# [Goal]
Arrange every line of the material below as a Markdown table with the columns Row and Line, giving each line a row number and skipping blank lines. Leave the pictures out of the table.

Extracted data entries:

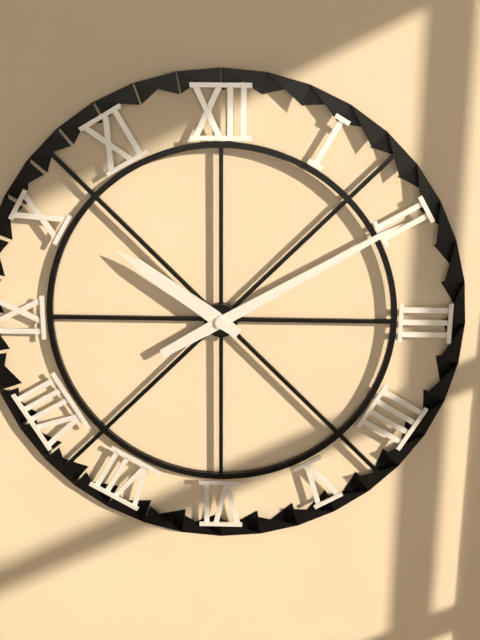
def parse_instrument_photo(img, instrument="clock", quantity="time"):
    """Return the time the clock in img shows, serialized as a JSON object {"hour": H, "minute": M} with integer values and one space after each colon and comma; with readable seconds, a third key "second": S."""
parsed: {"hour": 10, "minute": 10}
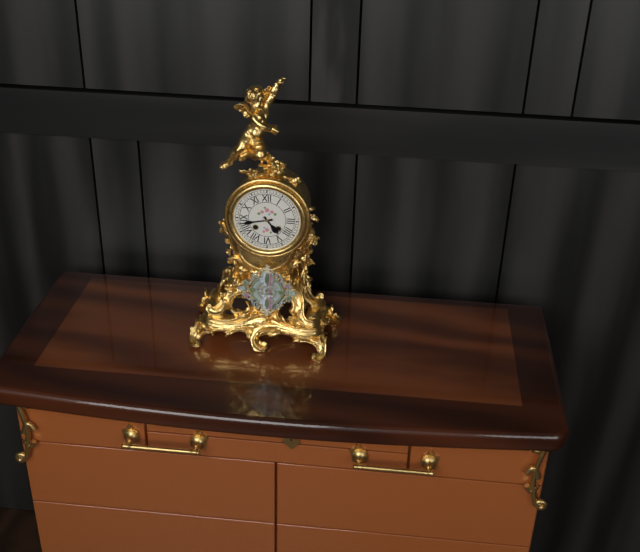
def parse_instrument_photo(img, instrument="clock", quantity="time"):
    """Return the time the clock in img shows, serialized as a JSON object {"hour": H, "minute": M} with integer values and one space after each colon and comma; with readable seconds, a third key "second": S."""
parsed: {"hour": 4, "minute": 43}
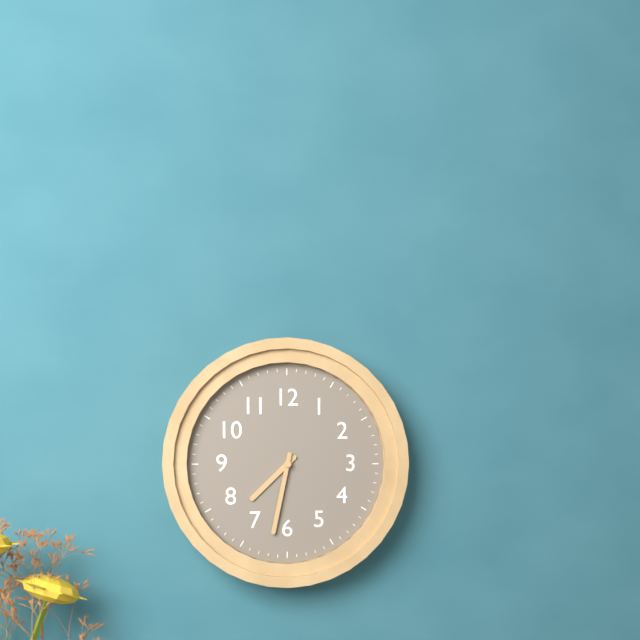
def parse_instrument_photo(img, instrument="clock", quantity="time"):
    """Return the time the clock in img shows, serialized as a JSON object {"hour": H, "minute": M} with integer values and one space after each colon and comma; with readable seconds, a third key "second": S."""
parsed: {"hour": 7, "minute": 32}
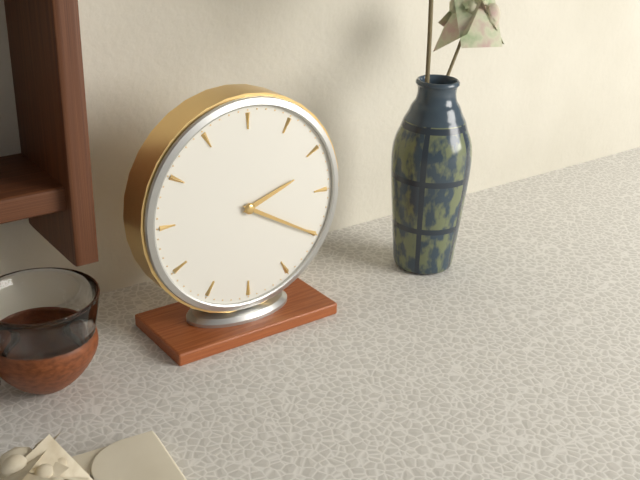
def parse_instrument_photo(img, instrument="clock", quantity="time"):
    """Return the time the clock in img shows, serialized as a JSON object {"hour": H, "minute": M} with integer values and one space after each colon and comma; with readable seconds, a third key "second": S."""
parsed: {"hour": 2, "minute": 20}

# [Solution to the exercise]
| Row | Line |
|---|---|
| 1 | def parse_instrument_photo(img, instrument="clock", quantity="time"): |
| 2 |     """Return the time the clock in img shows, serialized as a JSON object {"hour": H, "minute": M} with integer values and one space after each colon and comma; with readable seconds, a third key "second": S.""" |
| 3 | parsed: {"hour": 10, "minute": 10} |
| 4 | def parse_instrument_photo(img, instrument="clock", quantity="time"): |
| 5 |     """Return the time the clock in img shows, serialized as a JSON object {"hour": H, "minute": M} with integer values and one space after each colon and comma; with readable seconds, a third key "second": S.""" |
| 6 | parsed: {"hour": 4, "minute": 43} |
| 7 | def parse_instrument_photo(img, instrument="clock", quantity="time"): |
| 8 |     """Return the time the clock in img shows, serialized as a JSON object {"hour": H, "minute": M} with integer values and one space after each colon and comma; with readable seconds, a third key "second": S.""" |
| 9 | parsed: {"hour": 7, "minute": 32} |
| 10 | def parse_instrument_photo(img, instrument="clock", quantity="time"): |
| 11 |     """Return the time the clock in img shows, serialized as a JSON object {"hour": H, "minute": M} with integer values and one space after each colon and comma; with readable seconds, a third key "second": S.""" |
| 12 | parsed: {"hour": 2, "minute": 20} |